Tous les ans, Bruno (Benoît Poelvoorde), un paysan alcoolique cabossé par la vie, fait la route des vins… sans quitter le Salon de l’Agriculture, titubant de stand en stand pour « déguster » les divers crus ! Une excursion annuelle qui se termine immanquablement par une cuite bruyante. Pathétique, dépressif, seul, irrécupérable loser atteint d’une sévère haine de soi, pétri de désillusions, Bruno a le vin triste. Mais cette année, son père, Jean (Depardieu), vieil agriculteur bienveillant très fier de sa vocation, est venu également afin de faire concourir son taureau champion, une superbe bête de compétition du nom de Nabuchodonosor. Suite à une terrible crise de larmes de Bruno, agacé par le métier d’agriculteur, héritage familial dont il se serait bien passé, le duo décide, sur un coup de tête, de partir faire une vraie « route des vins » à travers la France. Il sont accompagnés par Mike (Vincent Lacoste), un jeune chauffeur de taxi prétentieux et affabulateur qui finit pourtant lui aussi par succomber à la folie ambiante de ses compagnons de route. Leur quête d’amour, de bon vin et de liberté sera parsemée de conquêtes féminines d’un soir, de digressions joyeuses et inutiles, d’embûches et de grands crus.

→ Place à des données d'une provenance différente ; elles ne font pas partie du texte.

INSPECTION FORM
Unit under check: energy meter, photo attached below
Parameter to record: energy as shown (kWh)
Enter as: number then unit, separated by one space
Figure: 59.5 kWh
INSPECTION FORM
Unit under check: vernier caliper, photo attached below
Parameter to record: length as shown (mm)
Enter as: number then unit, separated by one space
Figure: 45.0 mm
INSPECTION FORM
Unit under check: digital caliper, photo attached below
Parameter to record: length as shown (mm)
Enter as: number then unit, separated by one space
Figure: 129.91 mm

Un road movie hexagonal éthylique avec Gérard Depardieu, dans lequel l’acteur et son partenaire séduisent la gent féminine ? Oui, Saint Amour rappelle immanquablement la structure du très culte Les Valseuses, ainsi que son esprit frondeur et libertaire ! Mais dans Saint Amour, la gaudriole n’est jamais un substitut pour l’émotion ni pour ce vibrant éloge de la paysannerie et du terroir que nous proposent ces deux réalisateurs proches de « la France d’en bas ». Saint Amour montre le désespoir des agriculteurs et le mépris dont ils sont encore victimes dans une société où la ruralité disparaît à petit feu, mais surtout, via le personnage de Depardieu, noble et digne, leur fierté et leur amour de la terre dans la France de la campagne et des traditions.

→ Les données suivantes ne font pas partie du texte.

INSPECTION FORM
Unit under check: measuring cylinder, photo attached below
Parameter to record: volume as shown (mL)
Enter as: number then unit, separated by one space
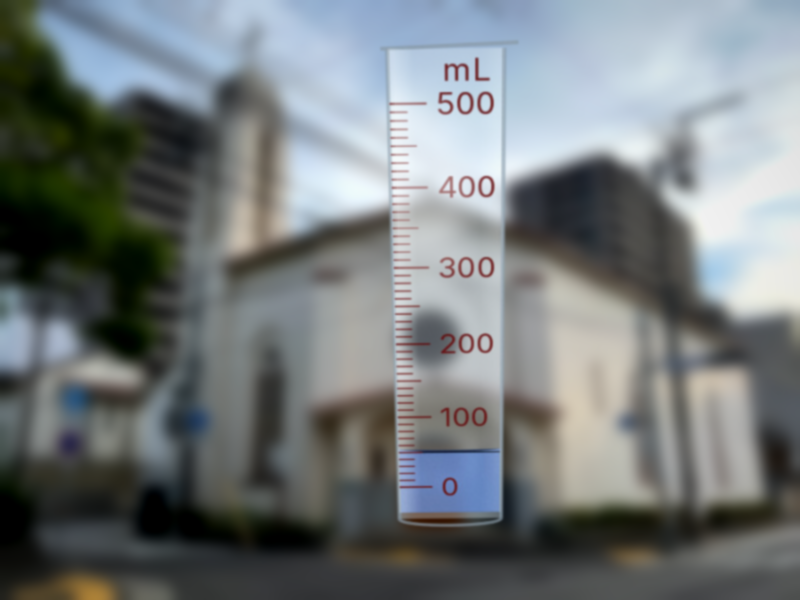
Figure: 50 mL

Impossible de résumer toutes les péripéties vécues par le trio, comme la rencontre avec l’écrivain Michel Houellebecq, patron demeuré d’un gîte rural, lorsqu’il fait à Bruno la longue démonstration d’un jouet musical du style Fisher Price, « au cas où ils amèneraient des enfants »… Un gag surréaliste absolument hilarant ! Irrésistible, la jeune Solène Rigot incarne une serveuse tristounette et particulièrement maladroite, qui sert ses clients en leur souhaitant « bonne continuation ». Andréa Ferréol, elle, n’a rien perdu de son appétit sexuel depuis La Grande Bouffe… Mais la femme qui occupe le plus l’esprit de Jean et de Bruno, c’est leur épouse et mère, récemment décédée et à laquelle Jean laisse encore de longs messages passionnés sur la boîte vocale. La tristesse de Depardieu lorsque la voix robotique lui annonce que « la messagerie a atteint sa limite » et qu’il ne peut donc plus parler à sa défunte épouse, est absolument déchirante. Jean vit ce moment comme un nouveau deuil… Puis, le film amorce un virage dans son dernier acte lorsque le trio retrouve goût à la vie au contact d’une beauté mystérieuse et suicidaire, Vénus, interprétée par la troublante Céline Sallette, actrice précieuse d’une beauté et d’une grâce rares.
Gérard Depardieu est absolument bouleversant dans ce rôle « terrien » qui rend à la fois hommage à ses racines (son père était un agriculteur illettré) et à son copain acteur et vigneron, l’inoubliable Jean Carmet. Nul doute que si Saint Amour avait été tourné dans les années 70, Carmet aurait joué le rôle de Depardieu et Depardieu celui de Poelvoorde !… En confrontant sans condescendance ces trois voyageurs bourrus à une collection de femmes très différentes qui leur font vivre les vertiges de l’amour, Delépine et Kervern font ressortir de leurs acteurs une innocence enfantine absolument irrésistible.
L’humour y est toujours décalé et gentiment transgressif, mais la forme s’avère bien plus classique qu’auparavant. Le duo de cinéastes ressent beaucoup moins ce besoin un peu infantile de briser tous les codes et de brandir à tout bout de champ la carte du « surréalisme à tout prix ». Une approche nouvelle, rafraîchissante, qui leur permet de s’amuser et de nous amuser davantage. Véritable bol d’air frais, ode à la liberté et à l’ivresse (de l’alcool au sens propre et de l’amour au sens figuré), Saint Amour est surtout un comédie épicurienne d’une douceur infinie.